We want to thank the reviewers for their helpful comments which help to make the manuscript clearer and more precise.

1)Thank you for pointing this out, we have corrected the typo, 64 years is the correct age.

2) According to the newest WHO classification 2022 the patient falls into the category of Myeloid neoplasms with germline predisposition without a preexisting platelet disorder or organ dysfunction

3) We confirm that these genes play a role in germline mutation, as shown in the cited papers.

4) As requested, we have included further details in the report.

5) Done as requested

6) We confirm this statement. With a blast percentage of 24% in bone marrow the diagnosis of AML is confirmed.

7) We confirm

8) Thank you for your inquiry. We have explained it in more detail in the text, the Ilumina DNA Prep was used, with an IDT enrichment. We used a "custom myeloid panel" for targeted sequencing, which we have adapted slightly to the "normal myeloid panel" from Illumina according to the AML genes. DDX41 is therefore included in our panel and is therefore sequenced for everyone. We have asked if we can get the Anovar files, the answer is still pending.

9) Done as requested

10) Done as requested

11) Done as requested

12) Done as requested, Anovar file pendiding

13)We have written the case report according to the CARE case report guidelines, which requires the perspective section.

 

Reviewer 2 Report

Comments and Suggestions for Authors

The manuscript describes "Case report of a DDX41 germline mutation in a family with multiple relatives suffering from leukemia." This article shows that genetic influences, such as DDX41 germline mutations, play an important role in acute myeloid leukemia (AML). This gene plays a crucial role in oncology, but several points need clarification.

Comment:

1. Figure 1. A control group should be added to the blood smear

2. Table 1. DDX41 analysis by NGS method. DNA and protein data for controls should be added. The author should explain it in the text to make it easier for readers to read.

Comments on the Quality of English Language

 Minor editing of English language required

Author Response

We want to thank the reviewers for their helpful comments which help to make the manuscript clearer and more precise.

1.: The control group would be healthy individuals. We prefer not to show normal blood smears because this adds little to the conclusion.

2.: The NGS panel is performed with DNA. As requested, we have explained the NGS method in more detail in the text. NGS analysis of normal individuals would not add in this regard. Unfortunately, we do not have a protein sample to perform Western blots. But we think that mutational analysis is sufficient to prove the genetic detect.

 

 

Reviewer 3 Report

Comments and Suggestions for Authors

It is believed that AML in DDX4 germline variant carriers is usually associated with a second hit inactivating DDX4 allele.

**Study questions**
A) Answer these questions from the peer review exchange:
(i) What age do the authors give as correct after fixing the typo?
(ii) What blast percentage in bone marrow confirms the AML diagnosis?
(iii) Why can the authors not perform Western blots?
B) Summarize the peer review exchange in two sentences.

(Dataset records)
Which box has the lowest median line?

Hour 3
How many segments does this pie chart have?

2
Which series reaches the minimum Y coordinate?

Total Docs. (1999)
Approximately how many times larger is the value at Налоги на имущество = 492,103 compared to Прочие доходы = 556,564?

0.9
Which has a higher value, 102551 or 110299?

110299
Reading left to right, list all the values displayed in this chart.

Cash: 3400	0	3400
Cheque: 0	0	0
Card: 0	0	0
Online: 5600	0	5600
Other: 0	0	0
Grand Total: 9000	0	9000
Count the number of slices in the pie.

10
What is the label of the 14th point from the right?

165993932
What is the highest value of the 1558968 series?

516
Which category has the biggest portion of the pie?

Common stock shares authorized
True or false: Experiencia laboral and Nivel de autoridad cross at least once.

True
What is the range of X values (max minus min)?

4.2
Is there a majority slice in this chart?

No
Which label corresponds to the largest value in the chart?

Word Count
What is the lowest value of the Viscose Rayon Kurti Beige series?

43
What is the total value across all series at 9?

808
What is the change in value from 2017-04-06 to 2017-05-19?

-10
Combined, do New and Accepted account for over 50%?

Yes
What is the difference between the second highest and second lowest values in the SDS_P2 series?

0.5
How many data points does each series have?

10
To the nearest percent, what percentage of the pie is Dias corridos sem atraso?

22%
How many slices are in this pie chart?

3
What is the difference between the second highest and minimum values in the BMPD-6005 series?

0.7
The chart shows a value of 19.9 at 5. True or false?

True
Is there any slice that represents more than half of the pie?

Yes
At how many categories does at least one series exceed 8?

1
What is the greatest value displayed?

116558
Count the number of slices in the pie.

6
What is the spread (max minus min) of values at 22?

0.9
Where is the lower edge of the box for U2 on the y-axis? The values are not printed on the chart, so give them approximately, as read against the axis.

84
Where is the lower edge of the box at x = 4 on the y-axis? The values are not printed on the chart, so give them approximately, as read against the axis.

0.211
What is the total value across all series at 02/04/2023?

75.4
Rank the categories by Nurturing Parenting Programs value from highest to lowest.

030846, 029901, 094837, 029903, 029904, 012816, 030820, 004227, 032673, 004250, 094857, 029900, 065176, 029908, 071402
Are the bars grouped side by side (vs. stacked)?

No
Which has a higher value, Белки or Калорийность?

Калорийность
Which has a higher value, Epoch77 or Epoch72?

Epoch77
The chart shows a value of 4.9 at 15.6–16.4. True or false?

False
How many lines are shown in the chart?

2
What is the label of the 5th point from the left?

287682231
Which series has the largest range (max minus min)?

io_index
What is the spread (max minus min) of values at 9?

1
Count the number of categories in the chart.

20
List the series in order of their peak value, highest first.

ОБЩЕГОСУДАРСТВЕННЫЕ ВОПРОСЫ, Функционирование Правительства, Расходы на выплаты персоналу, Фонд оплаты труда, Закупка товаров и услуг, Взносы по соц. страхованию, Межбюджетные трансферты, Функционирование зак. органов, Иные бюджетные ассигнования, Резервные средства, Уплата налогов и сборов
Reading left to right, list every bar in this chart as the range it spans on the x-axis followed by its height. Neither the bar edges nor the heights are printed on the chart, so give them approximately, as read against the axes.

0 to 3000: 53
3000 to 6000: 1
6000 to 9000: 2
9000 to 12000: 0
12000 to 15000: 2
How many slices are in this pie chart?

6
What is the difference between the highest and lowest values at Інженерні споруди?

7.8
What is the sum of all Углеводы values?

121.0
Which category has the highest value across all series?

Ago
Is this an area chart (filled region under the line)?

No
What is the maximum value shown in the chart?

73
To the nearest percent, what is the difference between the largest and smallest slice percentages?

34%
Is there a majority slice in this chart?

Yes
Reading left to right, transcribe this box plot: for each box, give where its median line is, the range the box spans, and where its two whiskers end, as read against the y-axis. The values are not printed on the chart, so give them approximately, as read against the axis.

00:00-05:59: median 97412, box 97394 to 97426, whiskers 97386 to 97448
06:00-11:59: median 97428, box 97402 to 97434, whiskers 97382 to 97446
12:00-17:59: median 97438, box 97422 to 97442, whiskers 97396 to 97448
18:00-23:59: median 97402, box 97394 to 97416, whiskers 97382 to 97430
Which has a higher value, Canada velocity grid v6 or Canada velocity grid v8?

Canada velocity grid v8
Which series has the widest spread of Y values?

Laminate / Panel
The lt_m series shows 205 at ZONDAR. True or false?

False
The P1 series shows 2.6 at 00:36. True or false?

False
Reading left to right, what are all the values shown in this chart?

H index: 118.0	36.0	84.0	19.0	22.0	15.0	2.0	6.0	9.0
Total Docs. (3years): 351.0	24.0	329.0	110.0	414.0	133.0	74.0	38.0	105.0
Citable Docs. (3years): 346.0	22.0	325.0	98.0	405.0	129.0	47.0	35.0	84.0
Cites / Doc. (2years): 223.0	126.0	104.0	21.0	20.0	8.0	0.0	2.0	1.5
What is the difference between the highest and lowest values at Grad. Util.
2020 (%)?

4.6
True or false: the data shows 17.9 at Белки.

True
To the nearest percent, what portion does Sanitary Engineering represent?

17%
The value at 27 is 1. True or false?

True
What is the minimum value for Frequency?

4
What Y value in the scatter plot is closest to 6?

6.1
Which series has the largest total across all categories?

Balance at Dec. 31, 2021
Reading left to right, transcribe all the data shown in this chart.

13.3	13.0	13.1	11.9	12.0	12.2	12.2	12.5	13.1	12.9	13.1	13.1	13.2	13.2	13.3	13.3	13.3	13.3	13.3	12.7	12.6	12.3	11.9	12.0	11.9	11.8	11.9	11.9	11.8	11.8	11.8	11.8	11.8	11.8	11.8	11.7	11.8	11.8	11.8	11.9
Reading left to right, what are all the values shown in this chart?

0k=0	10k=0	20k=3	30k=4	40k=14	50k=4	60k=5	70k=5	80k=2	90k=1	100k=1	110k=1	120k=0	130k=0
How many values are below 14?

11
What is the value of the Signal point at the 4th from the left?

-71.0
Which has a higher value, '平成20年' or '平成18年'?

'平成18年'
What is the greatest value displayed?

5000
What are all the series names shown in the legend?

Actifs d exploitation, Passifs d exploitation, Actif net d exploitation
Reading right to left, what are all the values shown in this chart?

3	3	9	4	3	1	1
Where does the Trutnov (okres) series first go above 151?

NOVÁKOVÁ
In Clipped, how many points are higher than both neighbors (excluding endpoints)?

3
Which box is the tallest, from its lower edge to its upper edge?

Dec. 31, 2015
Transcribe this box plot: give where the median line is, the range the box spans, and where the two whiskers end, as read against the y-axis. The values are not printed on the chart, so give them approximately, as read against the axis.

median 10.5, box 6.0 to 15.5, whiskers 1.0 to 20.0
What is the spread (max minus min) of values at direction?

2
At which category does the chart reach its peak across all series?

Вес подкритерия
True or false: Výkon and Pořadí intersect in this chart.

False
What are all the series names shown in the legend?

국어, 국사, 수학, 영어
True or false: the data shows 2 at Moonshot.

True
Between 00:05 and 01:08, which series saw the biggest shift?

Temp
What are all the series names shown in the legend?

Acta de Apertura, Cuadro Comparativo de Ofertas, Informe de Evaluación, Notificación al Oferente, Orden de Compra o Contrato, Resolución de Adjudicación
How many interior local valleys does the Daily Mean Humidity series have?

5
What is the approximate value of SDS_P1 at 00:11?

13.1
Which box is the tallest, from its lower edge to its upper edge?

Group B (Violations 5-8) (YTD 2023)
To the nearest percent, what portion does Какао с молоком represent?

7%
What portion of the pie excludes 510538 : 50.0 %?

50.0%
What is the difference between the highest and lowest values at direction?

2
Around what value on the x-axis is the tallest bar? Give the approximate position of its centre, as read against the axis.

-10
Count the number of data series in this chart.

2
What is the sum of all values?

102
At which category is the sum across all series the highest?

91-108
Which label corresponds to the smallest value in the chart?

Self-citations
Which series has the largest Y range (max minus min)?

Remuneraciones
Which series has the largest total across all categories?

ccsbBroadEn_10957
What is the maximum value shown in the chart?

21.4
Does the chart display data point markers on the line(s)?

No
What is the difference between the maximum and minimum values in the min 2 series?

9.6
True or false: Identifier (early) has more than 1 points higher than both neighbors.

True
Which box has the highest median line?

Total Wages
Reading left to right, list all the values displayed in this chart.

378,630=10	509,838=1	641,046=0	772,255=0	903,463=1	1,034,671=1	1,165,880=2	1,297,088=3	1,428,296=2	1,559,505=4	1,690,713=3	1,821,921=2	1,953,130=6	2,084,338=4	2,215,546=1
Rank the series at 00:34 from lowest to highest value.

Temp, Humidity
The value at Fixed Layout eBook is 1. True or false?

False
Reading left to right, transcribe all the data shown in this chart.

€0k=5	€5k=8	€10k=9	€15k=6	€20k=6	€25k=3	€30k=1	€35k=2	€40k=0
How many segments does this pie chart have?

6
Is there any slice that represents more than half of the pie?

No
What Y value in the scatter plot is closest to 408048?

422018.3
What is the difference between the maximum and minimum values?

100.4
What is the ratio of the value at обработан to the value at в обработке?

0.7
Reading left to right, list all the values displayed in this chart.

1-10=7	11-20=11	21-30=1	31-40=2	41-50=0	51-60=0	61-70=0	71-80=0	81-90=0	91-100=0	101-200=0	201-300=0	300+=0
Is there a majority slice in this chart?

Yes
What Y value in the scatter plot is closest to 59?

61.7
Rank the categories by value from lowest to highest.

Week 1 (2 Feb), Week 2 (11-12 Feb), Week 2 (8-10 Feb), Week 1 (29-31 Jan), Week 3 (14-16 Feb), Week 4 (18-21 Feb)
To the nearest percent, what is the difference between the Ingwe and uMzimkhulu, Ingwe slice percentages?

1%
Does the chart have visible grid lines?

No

**Numbered answers**
A)
(i) 64 years.
(ii) 24%.
(iii) They do not have a protein sample.

B) Replying to reviewers of a case report on a DDX41 germline mutation in a family with multiple relatives suffering from leukemia, the authors correct a typo and place the patient in the WHO 2022 category of myeloid neoplasms with germline predisposition. They also explain that DDX41 is included in their custom myeloid sequencing panel, and in answer to a second reviewer's request for controls, they state that normal blood smears add little and that they have no protein sample for Western blots.